Activity — Extract, verbatim, all lines starting at the one containing "index dip: (1045, 658)" and ending with the final line of the listing, and no others.

Available data —
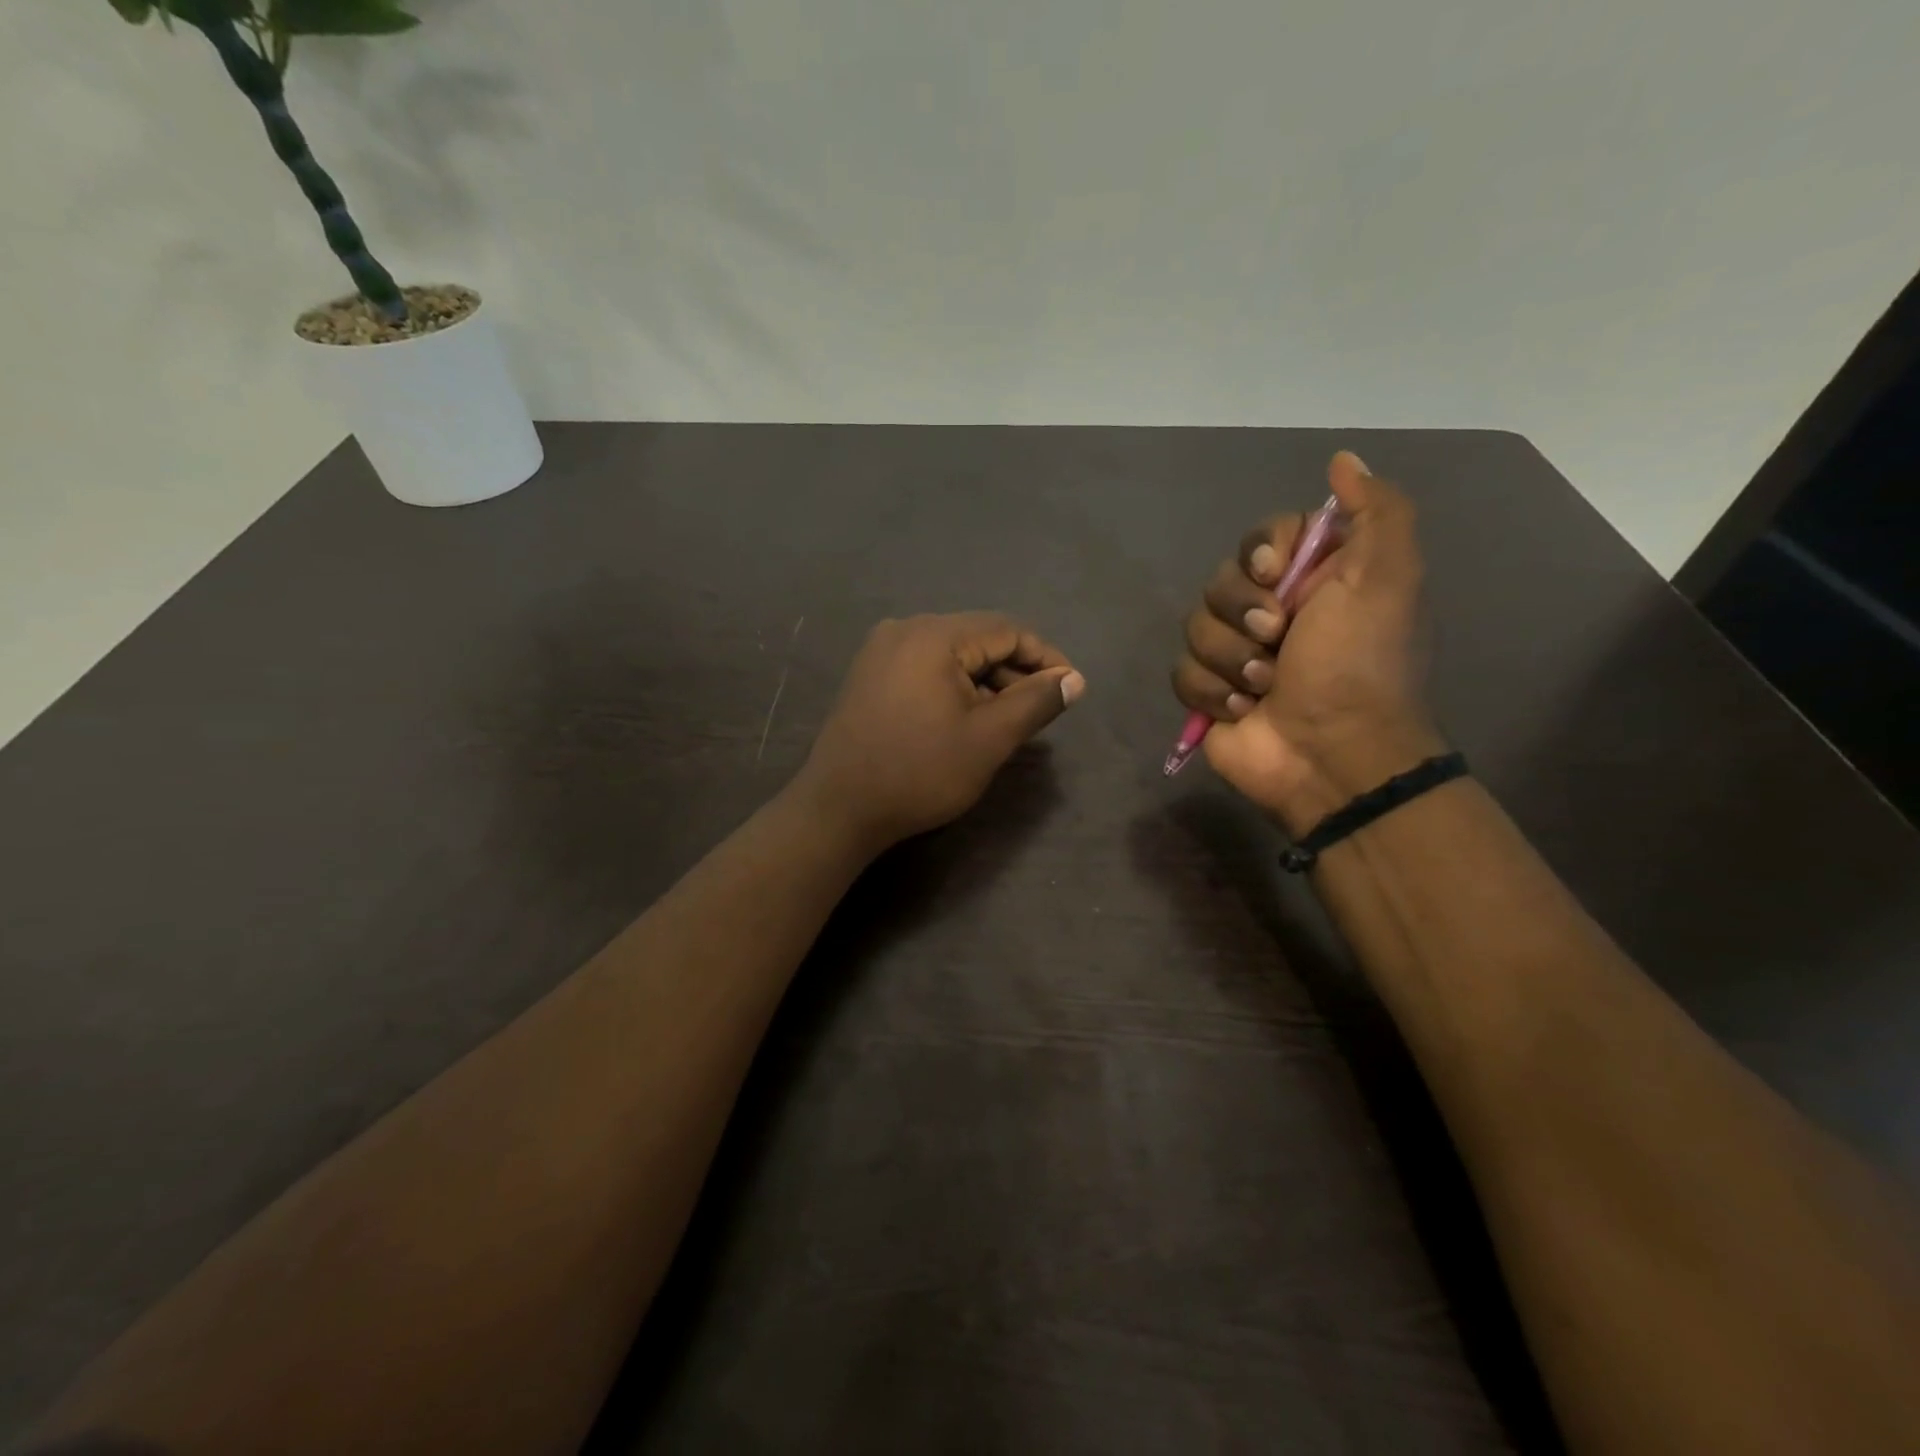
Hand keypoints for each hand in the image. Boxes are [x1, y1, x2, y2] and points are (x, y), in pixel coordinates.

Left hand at [798, 613, 1085, 851]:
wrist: (839, 809)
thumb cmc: (920, 772)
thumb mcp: (989, 739)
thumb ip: (1036, 702)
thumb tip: (1075, 680)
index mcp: (934, 635)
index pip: (1007, 630)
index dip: (1045, 658)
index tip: (1070, 689)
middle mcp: (905, 629)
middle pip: (978, 639)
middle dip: (1014, 672)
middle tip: (1040, 711)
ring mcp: (881, 651)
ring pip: (952, 655)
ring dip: (985, 682)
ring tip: (1006, 721)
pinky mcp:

Task output —
index dip: (1045, 658)
index tip: (1070, 689)
middle mcp: (905, 629)
middle pip: (978, 639)
middle dip: (1014, 672)
middle tip: (1040, 711)
ring mcp: (881, 651)
ring pip: (952, 655)
ring dip: (985, 682)
ring tip: (1006, 721)
pinky mcp:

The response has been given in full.